The final step in the suction sequence is the exit—removing the catheter, sealing the mouth, and re‑establishing the airway patency. Once the tube is withdrawn, apply a gentle jaw thrust or chin lift if the patient is still semi‑conscious, then re‑attach the ventilator circuit (or hand‑ventilate if they’re not on a machine). A quick check for air leak around the cuff and a brief pause to reconfirm oxygen saturation completes the loop Surprisingly effective..
When Things Go Wrong – What to Do Next
| Scenario | Immediate Action | Follow‑Up |
|---|---|---|
| Sudden desaturation during suction | Stop suction, remove catheter, give a breath of 100 % FiO₂, and re‑attach the ventilator. But | Review suction technique and consider changing catheter size or adding a bronchoscope. |
| Catheter breaks or dislodgement | Retrieve the fragment promptly; if not possible, replace the entire system and monitor for air leaks or pneumothorax. | Re‑evaluate suction pressure, duration, and patient positioning. |
| Airway obstruction | Do not force suction; instead, use a suction catheter to clear the obstruction or perform a rapid sequence intubation if the patient is in respiratory failure. | |
| Hemorrhage | Apply direct pressure to the larynx, suction again if needed, and notify the team. | Document incident and review equipment integrity. |
The Bottom Line – A Quick Reference Cheat Sheet
- Pressure: 80–120 mm Hg (adult) – 60–80 mm Hg (pediatric)
- Duration: ≤10 s per pass, ≤30 s total per session
- Frequency: Only when clinically necessary
- Catheter size: 8–10 F for adults, 6–8 F for children
- Position: Supine, head 30°, neck neutral
- Equipment: Closed system preferred; always have a backup suction set.
Take‑Home Messages
- Preparation beats panic.

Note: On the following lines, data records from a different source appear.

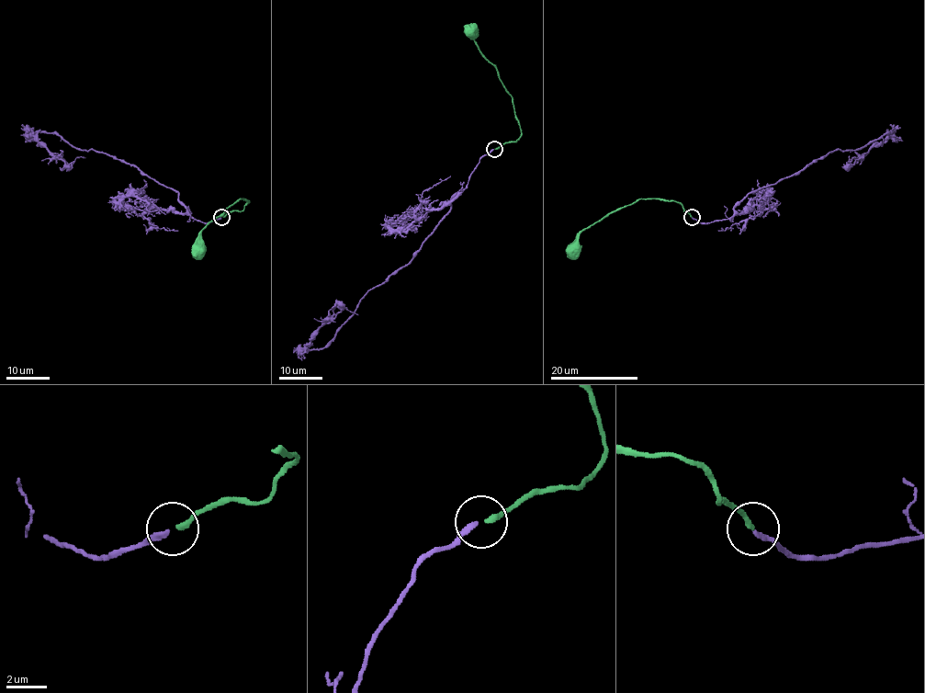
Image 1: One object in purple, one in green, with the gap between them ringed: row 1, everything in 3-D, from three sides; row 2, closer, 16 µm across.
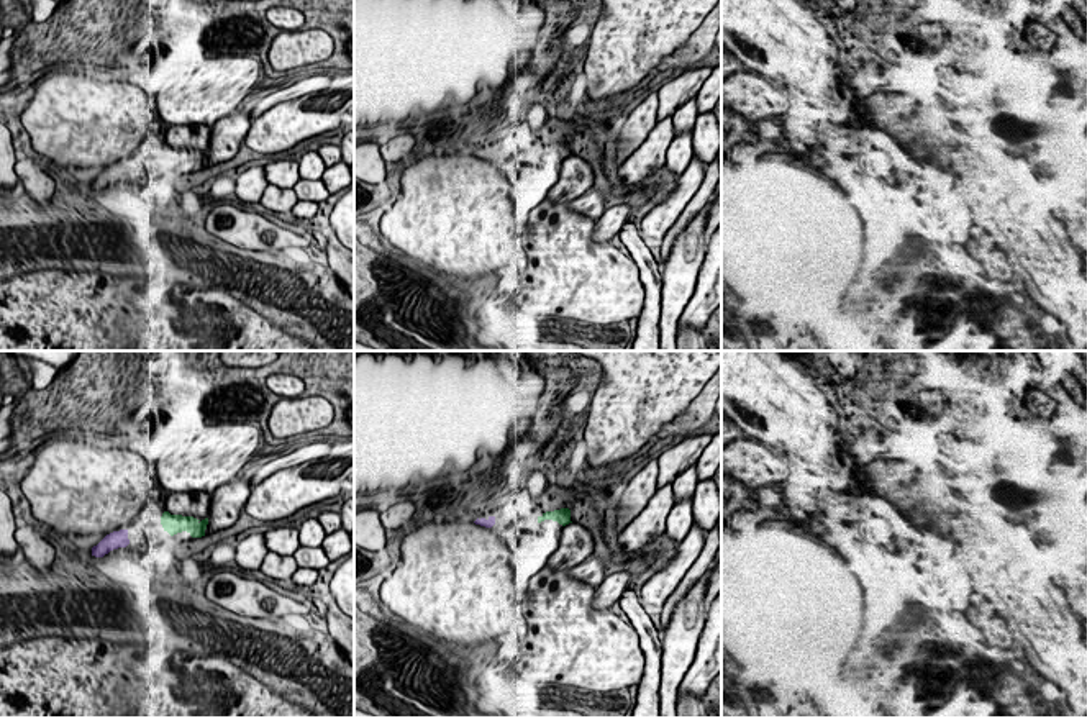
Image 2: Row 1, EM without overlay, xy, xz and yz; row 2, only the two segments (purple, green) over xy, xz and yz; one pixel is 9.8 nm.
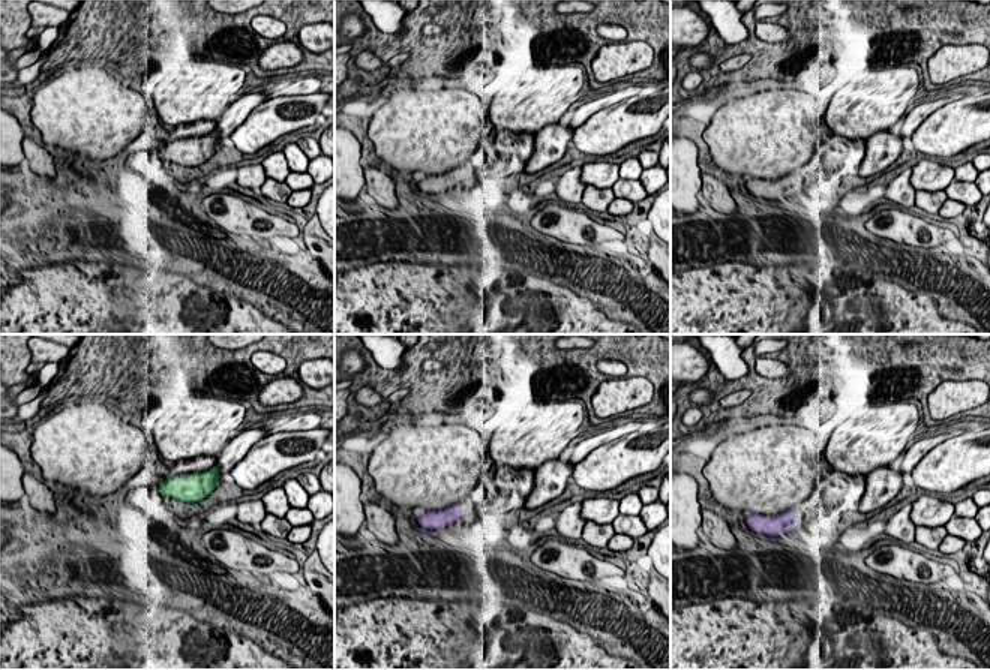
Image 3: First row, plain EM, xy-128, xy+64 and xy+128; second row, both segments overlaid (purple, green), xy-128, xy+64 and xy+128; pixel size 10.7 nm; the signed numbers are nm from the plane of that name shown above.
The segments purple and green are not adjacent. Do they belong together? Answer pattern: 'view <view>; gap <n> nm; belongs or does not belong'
view xy; gap 340 nm; belongs

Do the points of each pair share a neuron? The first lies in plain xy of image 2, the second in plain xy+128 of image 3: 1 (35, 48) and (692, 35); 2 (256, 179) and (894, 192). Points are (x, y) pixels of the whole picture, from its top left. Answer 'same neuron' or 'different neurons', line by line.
1: different neurons
2: same neuron

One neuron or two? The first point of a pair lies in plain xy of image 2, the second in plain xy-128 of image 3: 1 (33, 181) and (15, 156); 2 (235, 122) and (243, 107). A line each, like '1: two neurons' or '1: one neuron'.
1: two neurons
2: one neuron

Clean, check, and set the timer before you even touch the patient.
- Gentle is powerful. Low pressure, short duration, and minimal passes preserve mucosa and reduce complications.
- Watch the details. Cuff pressure, canister level, and saturation changes give you real‑time feedback.
- Documentation is a lifesaver. Trends in secretion color or volume can herald infection, bleeding, or dehydration.
- Continuous learning. Practice the choreography with a mannequin, review the latest guidelines, and keep your equipment in top shape.
In Closing
Airway suction is a deceptively simple act that, when performed with precision, becomes a cornerstone of patient safety. In practice, it’s a dance between suction pressure, timing, and patient physiology—one that you can master with practice and a clear protocol. The next time you slide that catheter into a patient’s airway, remember the steps, the precautions, and the reason why every breath matters. Mastering suction isn’t just a skill; it’s a quiet, daily act of life‑preserving care.